Source records:
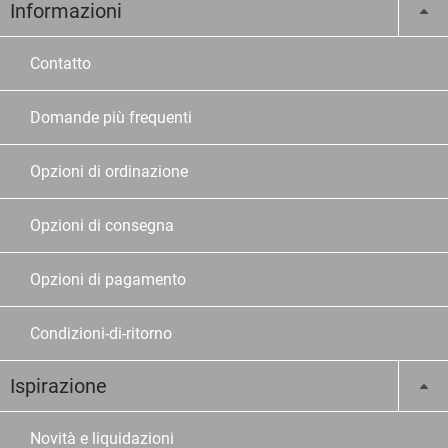
Informazioni
Contatto
Domande più frequenti
Opzioni di ordinazione
Opzioni di consegna
Opzioni di pagamento
Condizioni-di-ritorno
Ispirazione
Novità e liquidazioni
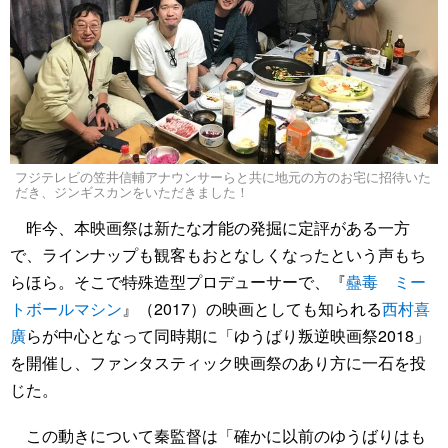
フジテレビの笠井信輔アナウンサーらと共に地元の方のお宅に招待いた
だき、ジンギスカンをいただきました！
昨今、本映画祭は新たな才能の発掘に定評がある一方
で、ラインナップも観客もおとなしくなったという声もち
らほら。そこで特殊造型プロデューサーで、『
蠱毒 ミー
トボールマシン
』（2017）の映画としても知られる
西村喜
廣
らが中心となって同時期に「ゆうばり叛逆映画祭2018」
を開催し、ファンタスティック映画祭のあり方に一石を投
じた。
この動きについて秦監督は「確かに以前のゆうばりはも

# [Job item]
Restate, word for word, the final stretch of the entries above: the line containing "だき、ジンギスカンをいただきました！" and every line after it, up to and including the last.

# [Solution for this problem]
だき、ジンギスカンをいただきました！
昨今、本映画祭は新たな才能の発掘に定評がある一方
で、ラインナップも観客もおとなしくなったという声もち
らほら。そこで特殊造型プロデューサーで、『
蠱毒 ミー
トボールマシン
』（2017）の映画としても知られる
西村喜
廣
らが中心となって同時期に「ゆうばり叛逆映画祭2018」
を開催し、ファンタスティック映画祭のあり方に一石を投
じた。
この動きについて秦監督は「確かに以前のゆうばりはも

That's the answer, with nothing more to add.